All contracts need to have what is called adequate “consideration.” The nature of a contract is that each party to the contract is giving the other party something in exchange for what the other side is providing. This is easy to see in a sales contract where a fabric sales representative sells a clothing factory so many bolts of cloth for so much money. The “consideration” is the exchange. In that example, the consideration for the cloth is the money. The consideration for handing over money is obtaining the cloth.
In non-compete agreements an employee is agreeing not to engage in competitive activities following termination of employment with that employer. This is an activity in which the employee would usually be able to engage (absent the use of the former employer’s confidential information or trade secrets). Thus, the employee is giving up a legal right – and needs to get something (some “consideration”) from the employer in exchange.
In many states, such as New York, employment or continued employment is considered sufficient consideration. More specifically, where a non-compete agreement is signed on hire, the fact that the employee is getting a new job is considered sufficient consideration for the employee giving up his or her right to compete following the termination of that employment.
An issue can arise, however, with what are called “mid-term” agreements. These agreements are used where an employer determines in the middle of an employee’s term of on-going employment to have one or more employees sign non-compete agreements. In some states, continued employment in these situations is considered sufficient consideration for the agreement not to compete. In others, however, such as Pennsylvania and Massachusetts, the company needs to give the employee something in addition to continued employment in exchange for obtaining the agreement not to compete post-employment. This additional consideration could be a raise, additional vacation days, a bonus, or some other tangible thing of value. States vary in terms of what is acceptable consideration to give employees in these situations, and there are fact-specific determinations that might govern a given situation.

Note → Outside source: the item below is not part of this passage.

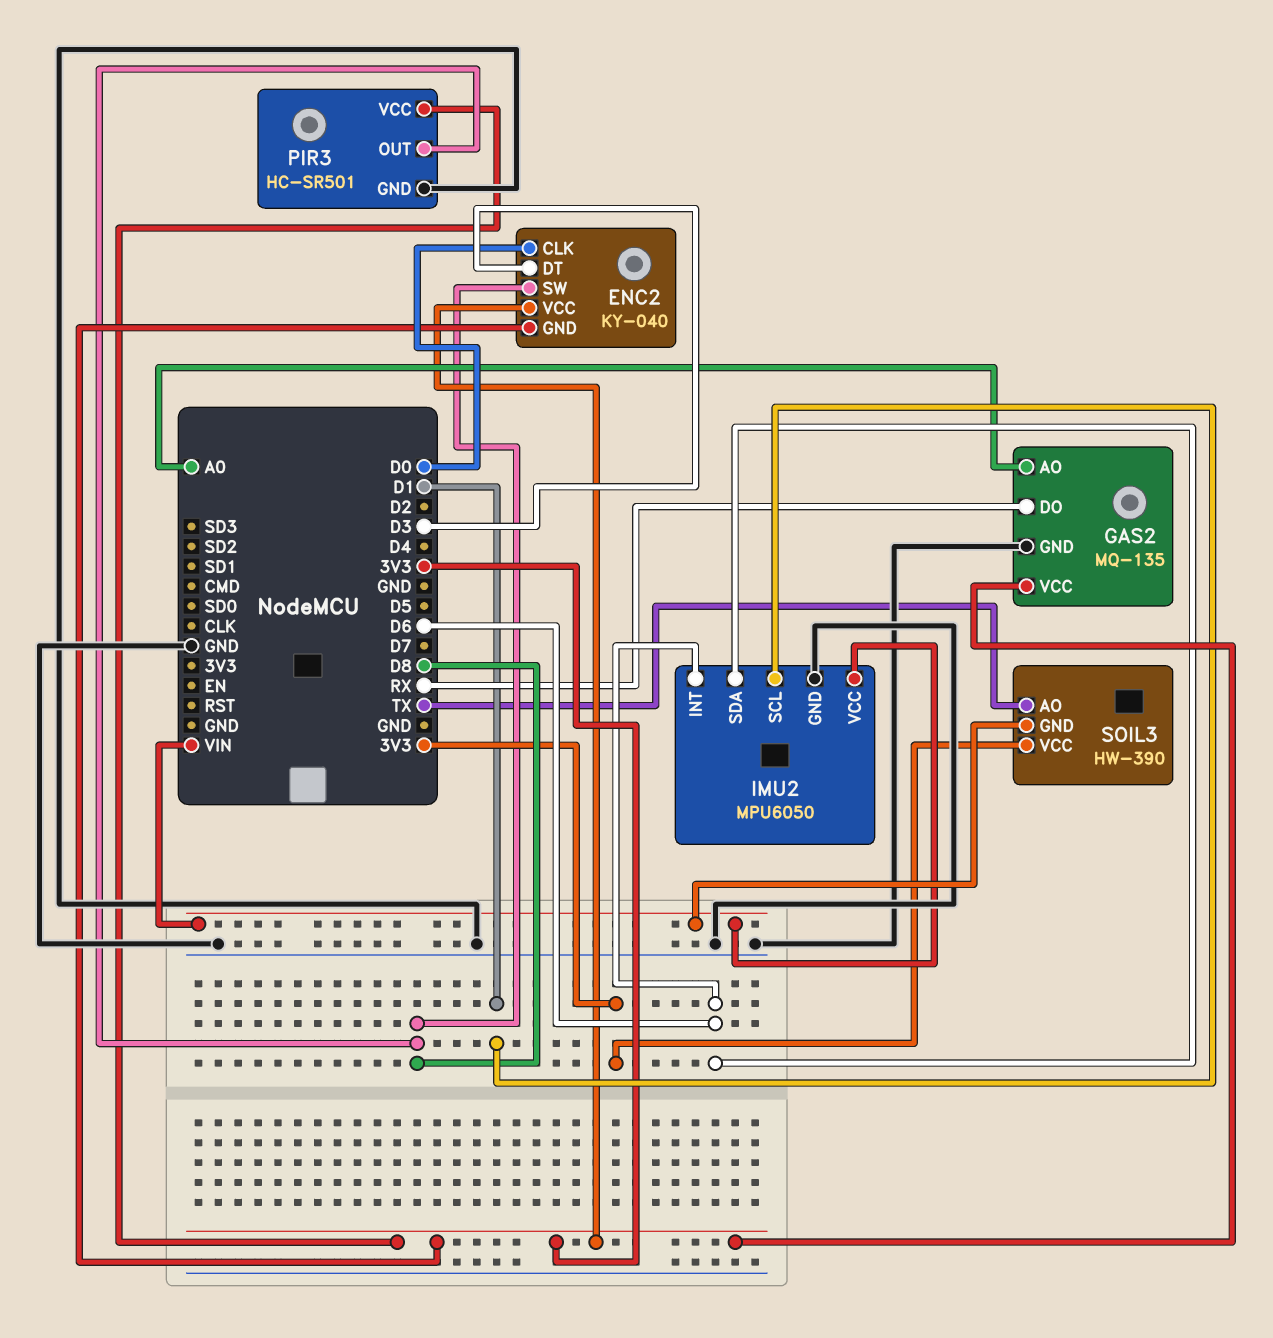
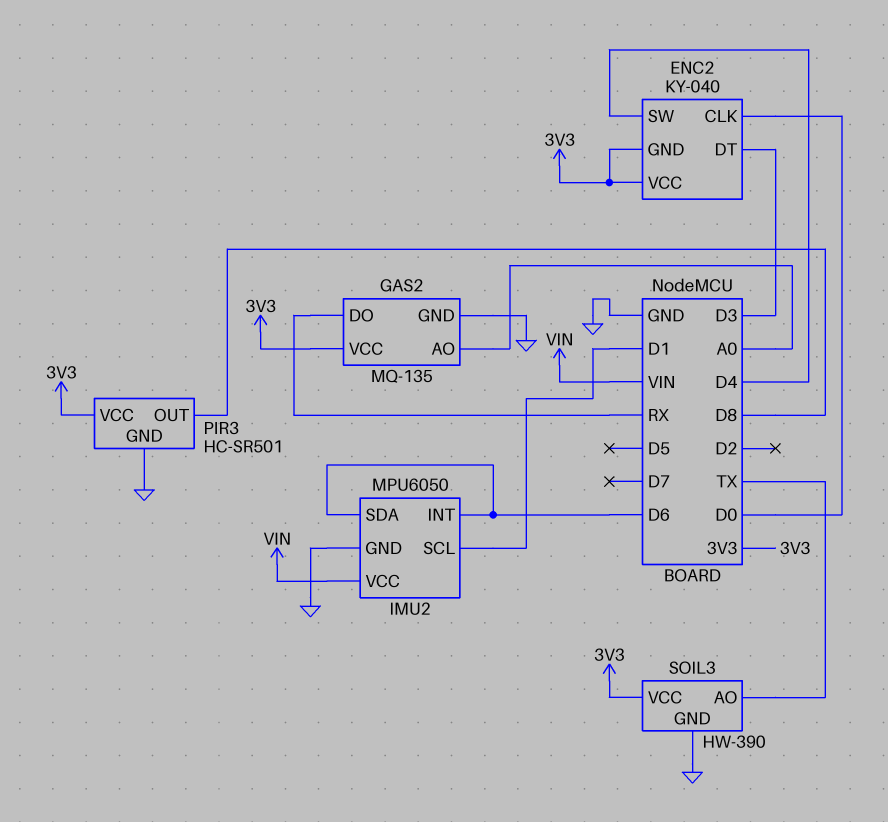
ENC2 pin SW: D8 -> D4
SOIL3 pin GND: VIN -> GND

If there is not sufficient consideration given in exchange for an employee’s agreement not to compete, a court may find that the agreement is not enforceable. The company would then not be able to go into court to get an injunction or other order to stop competition in violation of the agreement.
Should you wish to implement non-compete agreements with your employees, be sure to consult with employment counsel to ensure that there is sufficient consideration to support your agreements so they can be enforced should you need them to be.